Firefox Browser Successfully Compiled to WebAssembly, Runs Within Another Browser
A project by Puter has successfully compiled the Firefox browser to WebAssembly (WASM), enabling it to run within another web browser. The team selected Firefox's Gecko engine due to its robust single-process architecture. This innovative demonstration showcases a blog running inside a Firefox instance, which itself is operating within WebAssembly, all hosted inside the Chrome browser. The development process reportedly cost approximately $25,000, utilizing Claude Opus and Fable tokens, alongside a Claude Max subscription. To facilitate network communication for the WASM-based browser, all traffic is routed through a WebSocket protocol, specifically using the Wisp protocol, via Puter's server. This proxying is necessary because code executing within a browser's sandbox environment is restricted from initiating direct, arbitrary network connections. The team experienced increased server load due to traffic spikes during discussions on Hacker News about the project.
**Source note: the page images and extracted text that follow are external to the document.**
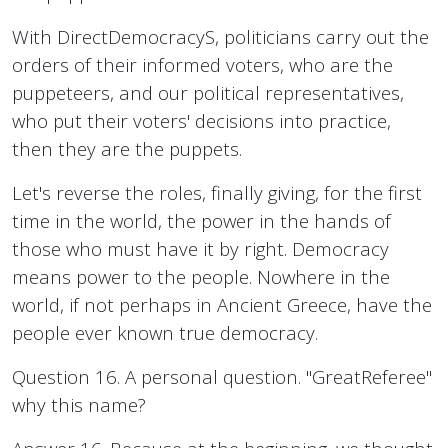
With DirectDemocracyS, politicians carry out the
orders of their informed voters, who are the
puppeteers, and our political representatives,
who put their voters' decisions into practice,
then they are the puppets.
Let's reverse the roles, finally giving, for the first
time in the world, the power in the hands of
those who must have it by right. Democracy
means power to the people. Nowhere in the
world, if not perhaps in Ancient Greece, have the
people ever known true democracy.
Question 16. A personal question. "GreatReferee"
why this name?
Puter asserts that the system supports end-to-end encryption, which appeared to be validated by inspecting WebSocket messages; traffic to HTTPS sites was encrypted, while requests to plain HTTP sites were unencrypted. A related project, theogbob/WebkitWasm, has also compiled the WebKit browser to WASM, though it does not currently offer a public online demonstration.
This technical feat highlights the increasing maturity and capabilities of WebAssembly as a compilation target, allowing complex applications like full browsers to run in sandboxed environments. The necessity of a WebSocket proxy for network access reveals inherent limitations in browser security models, prompting consideration of how future web standards might address such inter-environment communication needs more natively. The project's reliance on AI models for development, as indicated by the use of Claude Opus and Fable tokens, points towards a growing trend of AI-assisted programming in complex software engineering. While demonstrating impressive technical prowess, the architecture raises questions about performance overhead, resource consumption, and the long-term viability of running entire applications within other applications, particularly concerning security implications and the potential for unintended system interactions as both the host and guest environments evolve.
AI-generated to prompt reflection — not editorial opinion, not advice, not a statement of fact. How this works.